- PASSAGE:

- - -

Rainbow Kribs (Pelvicachromis Pulcher)
Native Location: Africa
Size: 8 – 12cm (3 – 5 inches)
Temperature Range: 24 – 25℃ (75 –77℉)
Preferred pH Range: 6.5
Minimum Aquarium Size: 75 L (20 gallons)
Potential Tankmates: Plecos, Tiger Barbs, Dwarf Cichlids
Care Level: Beginner
Rainbow Kribs are the golden child of the Cichlid species. Where some Cichlids become giants, others inhabit high levels of undesirable rage. And, water conditions are never the same. In these regards, Rainbow Kribs are near perfect.
As omnivores, Kribs will accept a range of foods including, flake and pellet foods. Also feed them live or frozen brine shrimps and bloodworms. Though Kribs are good in a community tank, take care in choosing their neighbours. They are likely to nip the fins of slow-moving fish, like freshwater Angelfish. If you want other Cichlids species in your tank, try to pick ones who are not bottom dwellers. Kribs are also territorial of any caves you may have in your aquarium. They will need to be the only ones who enjoy this feature—even between Kribs.
Kribs will prefer shallow water populated with live vegetation. They are unlikely to destroy any vegetation. When it comes to caves, unless you are attempting to breed Kribs, they will need one or even two for themselves. One entrance will minimise light. Make sure the stones used in any caves are also smooth.

- - -

- SUPPLIED DATA:
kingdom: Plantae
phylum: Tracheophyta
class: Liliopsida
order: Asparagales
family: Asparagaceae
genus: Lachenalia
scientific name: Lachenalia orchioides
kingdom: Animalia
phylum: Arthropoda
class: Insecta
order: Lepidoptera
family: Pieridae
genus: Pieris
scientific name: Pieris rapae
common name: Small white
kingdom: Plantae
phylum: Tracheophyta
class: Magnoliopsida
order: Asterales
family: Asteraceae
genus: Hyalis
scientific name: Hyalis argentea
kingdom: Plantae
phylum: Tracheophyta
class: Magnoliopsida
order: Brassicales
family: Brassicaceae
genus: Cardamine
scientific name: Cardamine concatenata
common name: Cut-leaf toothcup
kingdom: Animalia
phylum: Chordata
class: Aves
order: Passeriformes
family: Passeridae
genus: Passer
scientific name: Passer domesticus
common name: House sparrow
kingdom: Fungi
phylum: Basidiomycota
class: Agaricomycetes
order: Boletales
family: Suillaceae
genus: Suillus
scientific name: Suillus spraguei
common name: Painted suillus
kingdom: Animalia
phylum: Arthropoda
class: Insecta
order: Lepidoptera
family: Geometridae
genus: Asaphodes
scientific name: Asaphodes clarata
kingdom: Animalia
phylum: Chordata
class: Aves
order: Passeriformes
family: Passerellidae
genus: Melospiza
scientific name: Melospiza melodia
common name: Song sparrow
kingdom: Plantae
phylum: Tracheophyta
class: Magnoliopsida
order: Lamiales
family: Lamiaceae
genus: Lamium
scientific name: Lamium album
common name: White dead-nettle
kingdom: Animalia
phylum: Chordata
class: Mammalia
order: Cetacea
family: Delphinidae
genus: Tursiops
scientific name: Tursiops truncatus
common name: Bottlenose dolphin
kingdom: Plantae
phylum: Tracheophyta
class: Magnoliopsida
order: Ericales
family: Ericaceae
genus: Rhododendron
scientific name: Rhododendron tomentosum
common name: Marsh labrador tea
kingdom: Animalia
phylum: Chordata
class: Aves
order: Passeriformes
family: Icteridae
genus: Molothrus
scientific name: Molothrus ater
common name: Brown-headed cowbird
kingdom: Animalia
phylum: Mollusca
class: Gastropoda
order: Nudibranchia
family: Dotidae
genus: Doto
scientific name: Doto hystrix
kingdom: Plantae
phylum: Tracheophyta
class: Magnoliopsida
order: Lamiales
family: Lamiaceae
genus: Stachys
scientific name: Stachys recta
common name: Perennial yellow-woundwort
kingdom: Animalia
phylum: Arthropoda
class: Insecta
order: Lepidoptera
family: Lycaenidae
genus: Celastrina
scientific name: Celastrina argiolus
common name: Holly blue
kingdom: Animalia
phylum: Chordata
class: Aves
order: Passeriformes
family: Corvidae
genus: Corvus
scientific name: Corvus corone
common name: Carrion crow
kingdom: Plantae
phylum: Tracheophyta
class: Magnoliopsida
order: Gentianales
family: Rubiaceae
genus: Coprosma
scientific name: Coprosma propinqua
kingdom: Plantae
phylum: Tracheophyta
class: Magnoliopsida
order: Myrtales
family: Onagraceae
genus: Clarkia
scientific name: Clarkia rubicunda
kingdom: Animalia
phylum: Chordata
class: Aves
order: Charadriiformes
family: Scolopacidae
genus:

- - -

- REQUIRED ACTIONS:
1 – In the Rainbow Kribs care page, what kind of fish are Kribs likely to fin-nip?
2 – Rewrite the paragraph of the Rainbow Kribs care page that begins "As omnivores, Kribs will accept" as a short bulleted list, keeping its main facts.

- EXPECTED RESPONSES:
1 – Slow-moving fish, like freshwater Angelfish.

2 –
- Kribs are omnivores that accept flake and pellet foods, plus live or frozen brine shrimp and bloodworms.
- They do well in a community tank, but their neighbors should be chosen with care.
- They tend to nip the fins of slow-moving fish, such as freshwater Angelfish.
- Any other Cichlid species in the tank should ideally not be bottom dwellers.
- Kribs are territorial about caves and need to be the only ones using them, even apart from other Kribs.